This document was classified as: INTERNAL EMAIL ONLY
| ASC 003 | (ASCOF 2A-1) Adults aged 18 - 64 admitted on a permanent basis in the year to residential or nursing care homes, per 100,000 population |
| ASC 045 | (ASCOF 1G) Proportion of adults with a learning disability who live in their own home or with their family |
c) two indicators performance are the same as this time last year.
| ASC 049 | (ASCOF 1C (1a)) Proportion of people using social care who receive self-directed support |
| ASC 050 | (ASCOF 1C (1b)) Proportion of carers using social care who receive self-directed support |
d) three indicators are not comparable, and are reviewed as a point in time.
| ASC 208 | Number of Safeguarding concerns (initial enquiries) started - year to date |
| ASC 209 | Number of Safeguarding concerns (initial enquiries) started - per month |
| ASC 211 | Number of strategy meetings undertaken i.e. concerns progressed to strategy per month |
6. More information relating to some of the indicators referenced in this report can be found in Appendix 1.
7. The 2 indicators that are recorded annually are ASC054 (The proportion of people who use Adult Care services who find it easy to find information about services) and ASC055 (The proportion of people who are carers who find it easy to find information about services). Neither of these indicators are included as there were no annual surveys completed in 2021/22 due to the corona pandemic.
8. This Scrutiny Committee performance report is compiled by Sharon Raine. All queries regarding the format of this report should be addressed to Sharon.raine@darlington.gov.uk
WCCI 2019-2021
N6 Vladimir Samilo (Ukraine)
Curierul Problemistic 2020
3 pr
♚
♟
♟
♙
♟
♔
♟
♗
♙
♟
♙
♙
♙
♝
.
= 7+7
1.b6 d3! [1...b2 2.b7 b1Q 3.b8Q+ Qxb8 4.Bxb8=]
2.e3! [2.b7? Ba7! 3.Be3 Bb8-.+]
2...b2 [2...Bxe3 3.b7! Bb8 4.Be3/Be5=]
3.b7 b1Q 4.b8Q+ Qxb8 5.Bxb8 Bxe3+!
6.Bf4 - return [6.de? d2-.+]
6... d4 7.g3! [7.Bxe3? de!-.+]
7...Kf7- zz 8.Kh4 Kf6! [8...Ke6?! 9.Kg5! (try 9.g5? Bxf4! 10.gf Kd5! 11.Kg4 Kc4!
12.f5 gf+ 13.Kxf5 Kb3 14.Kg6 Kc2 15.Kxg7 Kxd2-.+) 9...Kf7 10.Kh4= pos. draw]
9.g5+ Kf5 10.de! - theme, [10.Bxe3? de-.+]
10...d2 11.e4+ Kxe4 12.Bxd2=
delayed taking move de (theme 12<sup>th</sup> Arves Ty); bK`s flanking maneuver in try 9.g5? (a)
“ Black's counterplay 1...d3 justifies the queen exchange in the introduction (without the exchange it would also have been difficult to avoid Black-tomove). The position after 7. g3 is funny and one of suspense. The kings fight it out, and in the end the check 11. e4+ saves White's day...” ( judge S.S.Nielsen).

--- --- ---

Starting at the line that contains "Curierul Problemistic 2020", print every line through the last one of the records, exactly and with nothing else.

Curierul Problemistic 2020
3 pr
♚
♟
♟
♙
♟
♔
♟
♗
♙
♟
♙
♙
♙
♝
.
= 7+7
1.b6 d3! [1...b2 2.b7 b1Q 3.b8Q+ Qxb8 4.Bxb8=]
2.e3! [2.b7? Ba7! 3.Be3 Bb8-.+]
2...b2 [2...Bxe3 3.b7! Bb8 4.Be3/Be5=]
3.b7 b1Q 4.b8Q+ Qxb8 5.Bxb8 Bxe3+!
6.Bf4 - return [6.de? d2-.+]
6... d4 7.g3! [7.Bxe3? de!-.+]
7...Kf7- zz 8.Kh4 Kf6! [8...Ke6?! 9.Kg5! (try 9.g5? Bxf4! 10.gf Kd5! 11.Kg4 Kc4!
12.f5 gf+ 13.Kxf5 Kb3 14.Kg6 Kc2 15.Kxg7 Kxd2-.+) 9...Kf7 10.Kh4= pos. draw]
9.g5+ Kf5 10.de! - theme, [10.Bxe3? de-.+]
10...d2 11.e4+ Kxe4 12.Bxd2=
delayed taking move de (theme 12<sup>th</sup> Arves Ty); bK`s flanking maneuver in try 9.g5? (a)
“ Black's counterplay 1...d3 justifies the queen exchange in the introduction (without the exchange it would also have been difficult to avoid Black-tomove). The position after 7. g3 is funny and one of suspense. The kings fight it out, and in the end the check 11. e4+ saves White's day...” ( judge S.S.Nielsen).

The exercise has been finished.